Almost all the attention that has been paid to Russian interference on the 2016 presidential election has focused on either the hacking (and subsequent release) of Democratic electronic communications or the targeted advertising and front-groups set up on social media. Beyond that, the focus has been on possible coordination of those efforts with members of the Trump campaign or family. It’s been an article of faith that the Russians may have persuaded some people to vote for Trump or not vote for Clinton, but they didn’t physically change any votes or tamper directly with the actual count.
In part, this is because the Intelligence Community has been consistent in saying that they’ve found no evidence that any votes were changed. Yet, they’ve also told us about Russian efforts to gain access to voting databases and the computers of elections officials. In these cases, we’ve been told that at worst the Russians gained the ability to tamper with voter registration rolls, but not to the voting machines or tabulators.

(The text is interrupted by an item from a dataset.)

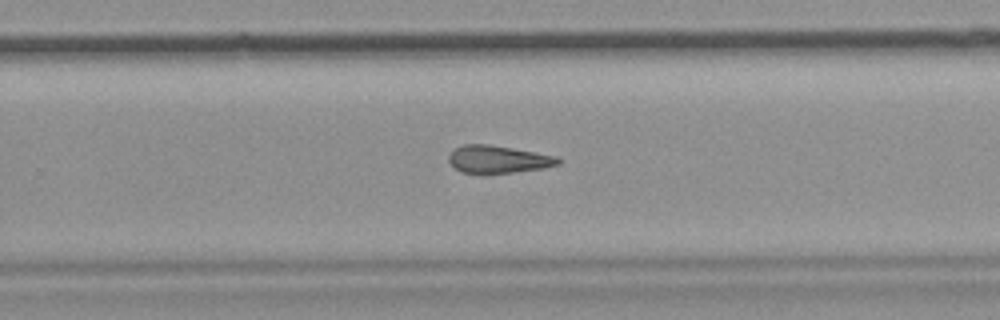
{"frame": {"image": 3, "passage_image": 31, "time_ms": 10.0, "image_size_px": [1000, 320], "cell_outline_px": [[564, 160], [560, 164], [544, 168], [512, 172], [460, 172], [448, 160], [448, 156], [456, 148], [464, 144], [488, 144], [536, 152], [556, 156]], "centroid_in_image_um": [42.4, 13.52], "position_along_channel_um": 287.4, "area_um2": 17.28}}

One thing I don’t think people have focused on enough is the matter of intent. At the end of October 2016, the Russians sent out phishing emails purporting to be from VR Systems, a Tallahassee-based vendor that “provided voter registration and poll book software to eight states in 2016.” What were the Russians hoping to accomplish?
The emails included a Word document attachment with malware included that, when downloaded, could give the Russians remote control over the recipients’ computers. The recipients were VR Systems clients. In other words, the recipients were elections officials responsible for the voter rolls.

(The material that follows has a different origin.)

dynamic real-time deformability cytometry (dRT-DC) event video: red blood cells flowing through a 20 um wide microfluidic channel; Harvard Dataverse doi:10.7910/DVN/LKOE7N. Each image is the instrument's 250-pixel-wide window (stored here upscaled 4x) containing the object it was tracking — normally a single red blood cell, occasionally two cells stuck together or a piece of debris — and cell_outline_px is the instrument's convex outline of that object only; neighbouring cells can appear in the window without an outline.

There were a lot of software problems on election night in the Democratic stronghold of Durham, North Carolina and North Carolina was one of the states serviced by VR Systems. The problems were severe enough that “the state Board of Elections [agreed] to extend voting time in eight Durham County precincts.”
There is, as yet, no public evidence that there’s any connection between the phishing attack on VR Systems and the problems that arose in Durham County. But, assuming the two things are unrelated, what were the Russians thinking of doing if and when they gained control of these computers?
They didn’t make the effort for no reason.
Now, one way to change the result of an election is to change, say, a Clinton vote into a Trump vote, and that could be done without detection and remotely as has been demonstrated repeatedly by hackers serving with white hats. But far easier to do is to prevent people from voting at all, and to do it selectively. You can strike registered Democrats from the voter rolls, or you can just cause software problems that cause long lines in Democratic precincts, causing people to lose patience and go home without casting a ballot. All of these methods can be used, and all of them change the actual tally of votes.
Whether the Russians succeeded in changing voter rolls or introducing software problems or not, it certainly looks like that had the intention of doing so, and that alone should have Congress freaking out and looking for ways to guard against similar attempts in the future.
It’s also something people should focus on a bit more, as it’s likely the Russians had some help in figuring out that a vendor like VR Systems would be a good place to attack.